Clearly, Benedict does not agree with those supporters of Pope Francis who pretend that concern about these matters is nothing more than a reflection of American right-wing culture war politics. On the contrary, these issues concern fundamental Christian morality and an opposition to it that derives from nothing less than the “power of Antichrist.”

Borrowing a metaphor from Gregory the Great, Benedict speaks of “the little ship of the church running into heavy storms” and proposes it as “an image of the church today, whose basic truth can hardly be disputed” (p. 537). He also says, in response to a question about the condition of the Church:

St Augustine said of Jesus’ parables about the church that, on the one hand, many people in it are only apparently so, but are really against the church… [T]here are times in history in which God’s victory over the powers of evil is comfortingly visible, and times when the power of evil darkens everything (p. 539)

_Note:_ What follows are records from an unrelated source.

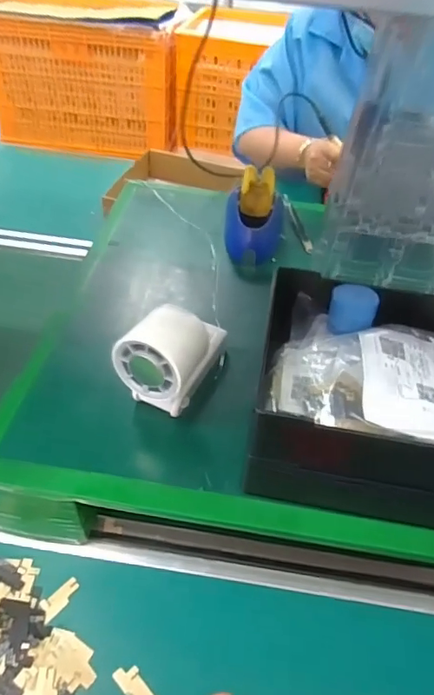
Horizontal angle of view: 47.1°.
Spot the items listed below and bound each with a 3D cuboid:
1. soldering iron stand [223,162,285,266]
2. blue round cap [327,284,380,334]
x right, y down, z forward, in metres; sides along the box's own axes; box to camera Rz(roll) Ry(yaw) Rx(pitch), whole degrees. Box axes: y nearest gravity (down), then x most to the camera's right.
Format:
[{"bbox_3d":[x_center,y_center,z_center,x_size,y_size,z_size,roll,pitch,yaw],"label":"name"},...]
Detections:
[{"bbox_3d":[0.046,-0.158,0.605,0.069,0.082,0.085,8,46,2],"label":"soldering iron stand"},{"bbox_3d":[0.114,-0.031,0.417,0.038,0.030,0.038,3,46,-3],"label":"blue round cap"}]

Asked about whether Pope Francis should have answered the dubia submitted by four cardinals in the wake of Amoris Laetitia, Benedict declines to answer on the grounds that the question “goes into too much detail about the government of the church,” but also says:

In the church among all humanity's troubles and the bewildering power of the evil spirit, the gentle power of God's goodness can still be recognized. Although the darkness of successive eras will never simply leave the joy of being a Christian unalloyed [...] in the church and in the lives of individual Christians again and again there are moments in which we are deeply aware that the Lord loves us and that love means joy, is ‘happiness’. (p. 538)

It is hard not to see in this an attempt to offer encouragement to those disheartened by Amoris and its aftermath – and also an insinuation that the confusion that the controversy has caused in the Church reflects an attack by “the bewildering power of the evil spirit,” and the “darkness” of the present era.

If, as Benevacantists claim, Benedict really did think of himself as still possessing the munus of the papacy, it is inconceivable that he would not say and do more than he has done in the face of what he himself describes as the “heavy storms” currently facing the Church due to “the bewildering power of the evil spirit,” indeed the “spiritual power of Antichrist” which today “darkens everything.” The only plausible explanation for why he has not done so is that he believes that Francis and Francis alone is pope and that any stronger words or actions on his part would threaten schism. He obviously believes that weathering this storm requires prayer and trust in divine providence, rather than resort to crackpot theories. It is ironic that many Benevacantists mock their critics for taking precisely this attitude which Benedict himself recommends.